Album épais, Atar Gull conte le parcours d’un africain arraché à ses terres natales
jusqu’à…
Le dessin est simpliste, stylisé, efficace.
Le trait est épais, les couleurs en aplats et les ombres noires, profondes rendent la lecture facile et agréable, accessible. Tout y est jeu de contraste. Exprimer les sentiments aux visages n’y est guère aisé dans le dénuement du trait, et les sourires ou les larmes constituent la base, mais l’imagination fait le reste.
Le scénario nous emmène d’un ancestral feu tribal jusqu’en Jamaïque en passant par les cales d’un négrier, et l’Atar Gull adulte que l’on découvre avant l’embarquement est aussi épais et solide que le trait de Brüno, un colosse africain, ce qui lui vaudra de valoir plus que ses congénères au marché aux esclaves de Port Royal.
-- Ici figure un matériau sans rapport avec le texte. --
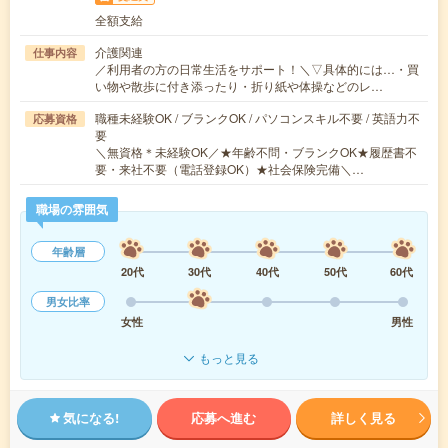
全額支給
介護関連
仕事内容
／利用者の方の日常生活をサポート！＼▽具体的には…・買
い物や散歩に付き添ったり・折り紙や体操などのレ…
職種未経験OK / ブランクOK / パソコンスキル不要 / 英語力不
応募資格
要
＼無資格＊未経験OK／★年齢不問・ブランクOK★履歴書不
要・来社不要（電話登録OK）★社会保険完備＼…
職場の雰囲気
年齢層
20代
30代
40代
50代
60代
男女比率
女性
男性
もっと見る
気になる!
応募へ進む
詳しく見る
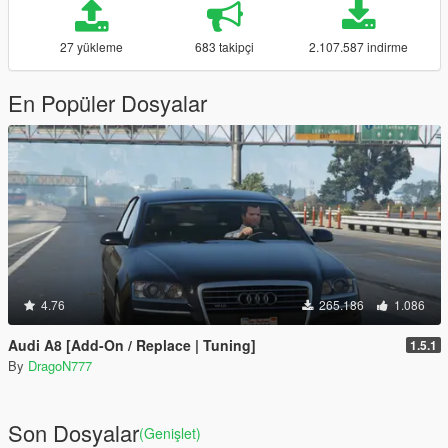
27 yükleme
683 takipçi
2.107.587 indirme
En Popüler Dosyalar
4.76
265.186
1.086
Audi A8 [Add-On / Replace | Tuning]
1.5.1
By
DragoN777
Son Dosyalar
(Genişlet)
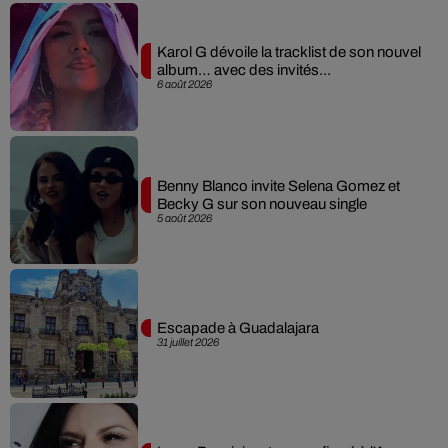
Karol G dévoile la tracklist de son nouvel
album… avec des invités...
6 août 2026
Benny Blanco invite Selena Gomez et
Becky G sur son nouveau single
5 août 2026
Escapade à Guadalajara
31 juillet 2026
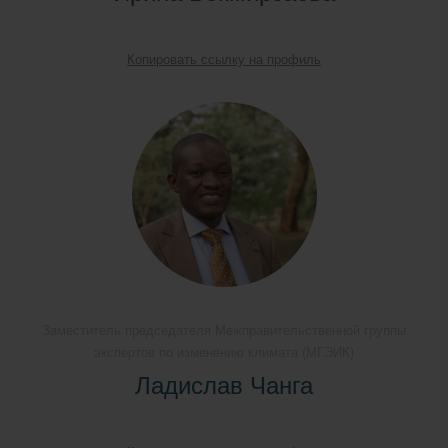
Копировать ссылку на профиль
Заместитель председателя Межправительственной группы
экспертов по изменению климата (МГЭИК)
Ладислав Чанга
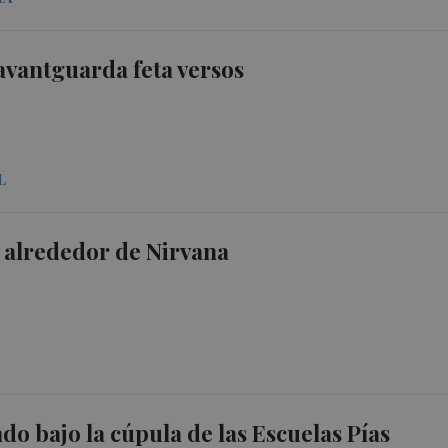
’avantguarda feta versos
L
 alrededor de Nirvana
do bajo la cúpula de las Escuelas Pías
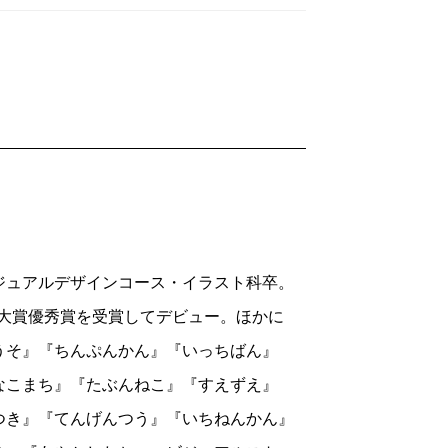
ジュアルデザインコース・イラスト科卒。
ル大賞優秀賞を受賞してデビュー。ほかに
うそ』『ちんぷんかん』『いっちばん』
なこまち』『たぶんねこ』『すえずえ』
つき』『てんげんつう』『いちねんかん』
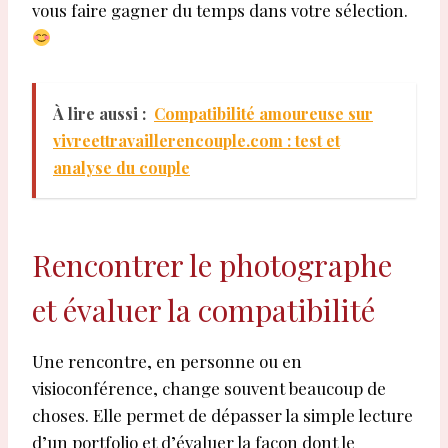
vous faire gagner du temps dans votre sélection.
À lire aussi :
Compatibilité amoureuse sur
vivreettravaillerencouple.com : test et
analyse du couple
Rencontrer le photographe
et évaluer la compatibilité
Une rencontre, en personne ou en
visioconférence, change souvent beaucoup de
choses. Elle permet de dépasser la simple lecture
d’un portfolio et d’évaluer la façon dont le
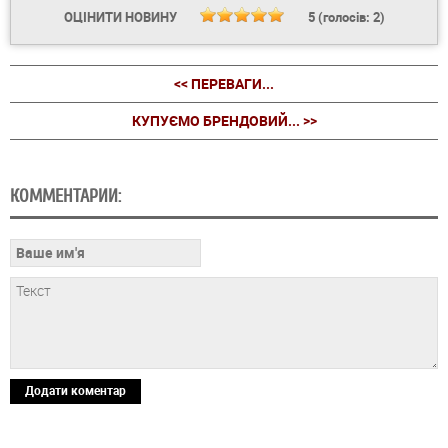
ОЦІНИТИ НОВИНУ
5
(голосів:
2
)
<< ПЕРЕВАГИ...
КУПУЄМО БРЕНДОВИЙ... >>
КОММЕНТАРИИ:
Додати коментар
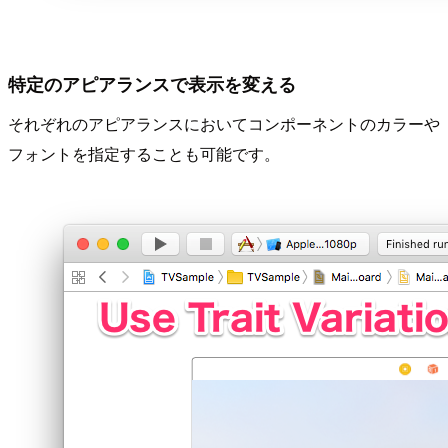
特定のアピアランスで表示を変える
それぞれのアピアランスにおいてコンポーネントのカラーや
フォントを指定することも可能です。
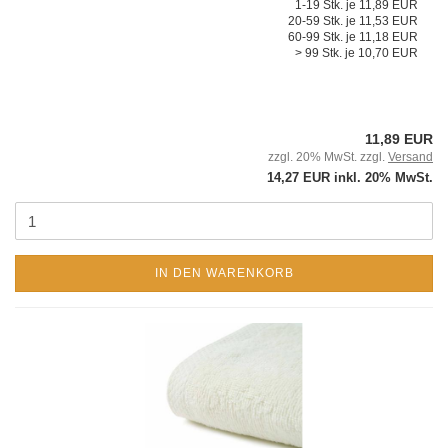
1-19 Stk. je 11,89 EUR
20-59 Stk. je 11,53 EUR
60-99 Stk. je 11,18 EUR
> 99 Stk. je 10,70 EUR
11,89 EUR
zzgl. 20% MwSt. zzgl.
Versand
14,27 EUR inkl. 20% MwSt.
IN DEN WARENKORB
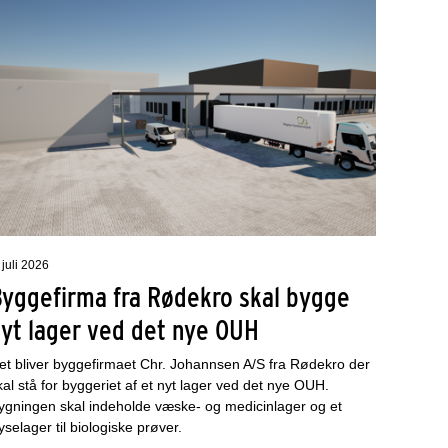
 juli 2026
Byggefirma fra Rødekro skal bygge
nyt lager ved det nye OUH
et bliver byggefirmaet Chr. Johannsen A/S fra Rødekro der
kal stå for byggeriet af et nyt lager ved det nye OUH.
ygningen skal indeholde væske- og medicinlager og et
ryselager til biologiske prøver.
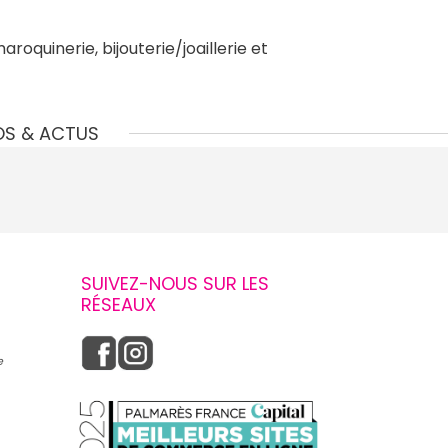
roquinerie, bijouterie/joaillerie et
OS & ACTUS
SUIVEZ-NOUS SUR LES
RÉSEAUX
e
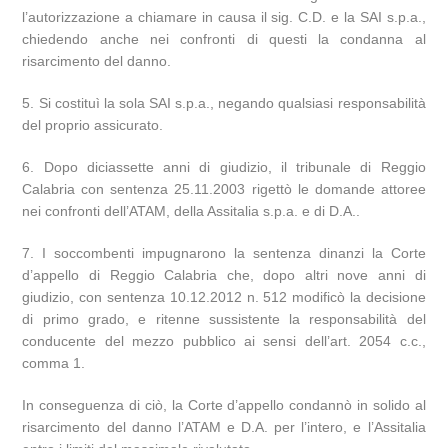
l’autorizzazione a chiamare in causa il sig. C.D. e la SAI s.p.a.,
chiedendo anche nei confronti di questi la condanna al
risarcimento del danno.
5. Si costituì la sola SAI s.p.a., negando qualsiasi responsabilità
del proprio assicurato.
6. Dopo diciassette anni di giudizio, il tribunale di Reggio
Calabria con sentenza 25.11.2003 rigettò le domande attoree
nei confronti dell’ATAM, della Assitalia s.p.a. e di D.A..
7. I soccombenti impugnarono la sentenza dinanzi la Corte
d’appello di Reggio Calabria che, dopo altri nove anni di
giudizio, con sentenza 10.12.2012 n. 512 modificò la decisione
di primo grado, e ritenne sussistente la responsabilità del
conducente del mezzo pubblico ai sensi dell’art. 2054 c.c.,
comma 1.
In conseguenza di ciò, la Corte d’appello condannò in solido al
risarcimento del danno l’ATAM e D.A. per l’intero, e l’Assitalia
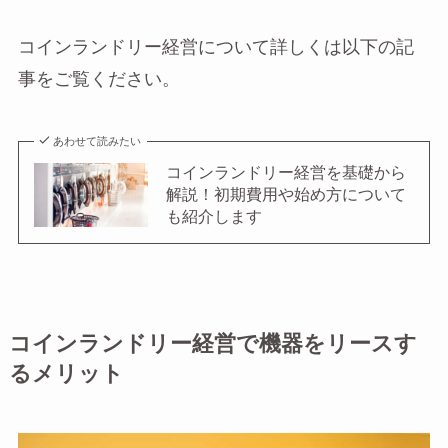
コインランドリー経営について詳しくは以下の記
事をご覧ください。
あわせて読みたい
コインランドリー経営を基礎から
解説！初期費用や始め方について
も紹介します
コインランドリー経営で機器をリースす
るメリット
L’homme se révèle sage tout au long de la première partie, le premier à comprendre leur condition dans les cales humides et malsaines :
il n’y a plus ni roi ni tribu ici.
Esclave à la plantation de canne à sucre de Tom Will, magnifiques dessins et séquence importante au broyage de la canne, Atar Gull est un travailleur modèle jusqu’à ce qu’il retrouve le cadavre, pendu, de son vieux père, et commence de fomenter sa vengeance. L’album prend
une tournure plus sombre après un moment de clarté.
Atar Gull, c’est l’histoire de l’esclavage au XIXème siècle, avec tout ce qu’il y a à y voir reconstitué parfaitement par le dessin de Brüno, marchés, plantations, punitions, maladies et mort, un catalogue presque exhaustif des ravages au cœur des hommes, esclaves et propriétaires, rarement épargnés par les révoltes ou le climat.
Un formidable document historique par bien des aspects.
Atar Gull, c’est aussi un scénario équilibré et prenant de Fabien Nury, assez inattendu en ce sens où les hommes y sont seuls, qui manque peut-être un peu de sentiments nuancés. Où le héros ne joue que pour lui dans un noir dessein : l’histoire d’un africain déporté devenu impitoyable envers ses bourreaux, fidèle dans la vengeance jusqu’à la fin, l’histoire d’un homme qui laisse sa vie, ses joies, de côté, pour
se noircir l’âme de haine au point de s’oublier et de se perdre.
Totalement.
Atar Gull ou l’homme qui n’a fait que construire son propre malheur et creuser sa solitude.